The payment, after an adverse decree in the appellate court, of
an agreed sum in compromise and settlement of his liability by a
surety on an appeal bond to the attorney of record in the suit,
fully authorized by his principal to make the settlement and
compromise, and a written receipt, signed by the attorney as
attorney of record, stating that the money is paid "in full
satisfaction of the decree rendered against" the surety, constitute
an accord and satisfaction which can be set up in an action against
the surety on the appeal bond, and proof that the proposition for
compromise was made by defendant and accepted by plaintiff in the
original snit, with the expectation that the litigation would be
terminated, and that notwithstanding this, other parties had taken
a further appeal to this Court to which the surety was not a party,
is not admissible to vary the force of the satisfaction.
This was an action against sureties in an appeal bond. Judgment
for defendants, to review which plaintiffs sued out this writ of
error. The case is stated in the opinion of the Court.
MR. JUSTICE MATTHEWS delivered the opinion of the Court.

LISTED ENTRIES>
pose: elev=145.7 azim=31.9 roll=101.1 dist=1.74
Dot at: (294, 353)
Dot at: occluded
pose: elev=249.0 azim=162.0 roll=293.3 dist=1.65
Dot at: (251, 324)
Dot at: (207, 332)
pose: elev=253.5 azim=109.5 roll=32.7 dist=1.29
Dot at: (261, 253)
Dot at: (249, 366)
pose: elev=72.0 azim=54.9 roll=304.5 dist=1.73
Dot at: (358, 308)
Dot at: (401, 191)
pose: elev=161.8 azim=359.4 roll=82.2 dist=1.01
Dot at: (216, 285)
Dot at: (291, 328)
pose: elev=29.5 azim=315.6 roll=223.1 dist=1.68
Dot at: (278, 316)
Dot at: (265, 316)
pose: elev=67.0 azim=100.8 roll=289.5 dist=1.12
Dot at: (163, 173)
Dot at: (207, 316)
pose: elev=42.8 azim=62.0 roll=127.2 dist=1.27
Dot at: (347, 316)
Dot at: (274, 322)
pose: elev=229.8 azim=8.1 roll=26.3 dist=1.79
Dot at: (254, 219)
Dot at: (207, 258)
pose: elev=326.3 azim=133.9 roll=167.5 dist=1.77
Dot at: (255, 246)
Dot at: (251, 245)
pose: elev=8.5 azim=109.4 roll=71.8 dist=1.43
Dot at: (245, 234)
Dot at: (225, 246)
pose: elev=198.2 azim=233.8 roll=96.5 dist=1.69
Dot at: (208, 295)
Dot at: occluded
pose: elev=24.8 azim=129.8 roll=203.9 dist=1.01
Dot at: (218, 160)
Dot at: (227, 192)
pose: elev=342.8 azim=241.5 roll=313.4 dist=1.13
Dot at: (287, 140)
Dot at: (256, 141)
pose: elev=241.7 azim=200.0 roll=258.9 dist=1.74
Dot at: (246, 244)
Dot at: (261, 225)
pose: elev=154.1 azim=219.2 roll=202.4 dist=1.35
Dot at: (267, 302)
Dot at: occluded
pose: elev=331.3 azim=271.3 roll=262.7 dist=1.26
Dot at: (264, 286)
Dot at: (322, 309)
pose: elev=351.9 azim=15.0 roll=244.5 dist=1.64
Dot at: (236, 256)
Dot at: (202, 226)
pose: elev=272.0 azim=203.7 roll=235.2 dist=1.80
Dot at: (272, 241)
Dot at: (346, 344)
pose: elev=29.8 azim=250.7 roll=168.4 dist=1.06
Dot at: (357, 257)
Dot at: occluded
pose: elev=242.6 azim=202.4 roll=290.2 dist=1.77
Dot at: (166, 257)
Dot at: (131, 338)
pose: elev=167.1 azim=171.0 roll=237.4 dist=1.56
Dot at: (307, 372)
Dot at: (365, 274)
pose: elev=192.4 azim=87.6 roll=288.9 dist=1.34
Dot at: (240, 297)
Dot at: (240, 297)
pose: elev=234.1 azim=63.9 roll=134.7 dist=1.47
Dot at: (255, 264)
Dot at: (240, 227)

EXERCISES TO COMPLETE>
1. Echo the stretch of the appeal bond passage from "The payment, after" through "of the satisfaction.", word for word.
2. Using the appeal bond passage, mark each statement yes or no, and quote the words that decide it: (a) The written receipt was signed by the attorney in the capacity of attorney of record. (b) The surety was a party to the further appeal taken to this Court. (c) The judgment in the action against the sureties was for the plaintiffs.

THE ANSWERS>
1.
The payment, after an adverse decree in the appellate court, of
an agreed sum in compromise and settlement of his liability by a
surety on an appeal bond to the attorney of record in the suit,
fully authorized by his principal to make the settlement and
compromise, and a written receipt, signed by the attorney as
attorney of record, stating that the money is paid "in full
satisfaction of the decree rendered against" the surety, constitute
an accord and satisfaction which can be set up in an action against
the surety on the appeal bond, and proof that the proposition for
compromise was made by defendant and accepted by plaintiff in the
original snit, with the expectation that the litigation would be
terminated, and that notwithstanding this, other parties had taken
a further appeal to this Court to which the surety was not a party,
is not admissible to vary the force of the satisfaction.

2.
(a) Yes: "signed by the attorney as attorney of record"
(b) No: "to which the surety was not a party"
(c) No: "Judgment for defendants"